Soil provides nutrients and holds water for plants, which in turn feeds animals, including humans! Many different factors influence the soil. Soil in a forest may feel differently than soil in an open field or a wetland. It may also have different things living in it and water may move through it differently.

Soil is made up of sand, silt (the grain size between sand and clay), clay, and humus (decaying organic material). Different types of soil have different amounts of each of these “ingredients.”  For example, a forest should have more humus in the soil than open grassland because of all the leaves and organic matter that fall off the trees onto the ground.

Wetlands have a special type of soil called “gleyed” soil. It is one of the biggest indicators that you are in a wetland! Gleyed soil is greenish-bluish-grey in color, and represents a waterlogged soil that is low in oxygen (oxygen is low because the area is filled with water–this makes the bluish colors).

You can test the texture of soil by taking a round ball of soil into your hand and squeezing it into a ‘ribbon.’ The longer the ribbon can stick out the top of your hand without breaking off, the more clay is present in the soil. The grittier the ribbon feels, the more sand is present.

Soil is usually divided into different “horizons” that are related to the content of the soil and how far down from the ground surface it is.


Warm Up:

Ask students what they think about soil. Why is it important? Do they think they need it to live?

Show students the different tools they will use to study soil qualities.


Students will work in groups of two or more. Each group will have a trowel for digging, a magnifying lens, a steel can for the percolation test, a wooden dowel for the compaction test, and a thermometer to take the temperature. They should record their findings as they go.

Have students study different types of soil if possible. This could be done by giving some students a forested area while others have a grassy path, or by studying soil on school grounds and then in a different location on a field trip.

Have students dig up a small pile of soil into a small container and make observations (what is the texture? Are there roots or insects present? What color is it?)  Next, have students place their thermometers in the bottom of the soil and leave it there to adjust. While they are waiting, have them perform the compaction test. Have students try to push the dowel into the ground. If it is hard to push down, the soil is very compacted. If it is easy to push down into the soil, it is less compacted. If the wooden dowel goes into the soil, have them record how far.

Next is the percolation test. Have students press their steel cans about a half-inch into the ground (optional: marking a line on the side of the cans will be easier for this age group). Then, have students take the same amount of water, and all pour the water in their cans at once. Time this! Have students record how long it takes for all of the water to go into the ground. The longer the water takes to go into the ground, the more water is already present in the soil. The faster it goes in, the drier the soil was.

Have students share results. How do the results you found in one area compare to another?

Ask students to bring in soil from home and compare what they find. Ask them what might affect what the soil is like. How would animals living in the soil change it?
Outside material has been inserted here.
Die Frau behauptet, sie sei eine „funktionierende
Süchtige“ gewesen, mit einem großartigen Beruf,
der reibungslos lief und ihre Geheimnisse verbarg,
What about plant roots?

What difference does temperature make in a soil? How would soil near the tundra compare to soil here?


Ask students to explain the main “ingredients” in soil, and what test they could do to see how much there is of each in a sample. Have them explain what the results of their tests they did tell about the soil they are studying.


Demonstrate the way water moves through organic matter (collection of dead leaves) and clay, and how they are different.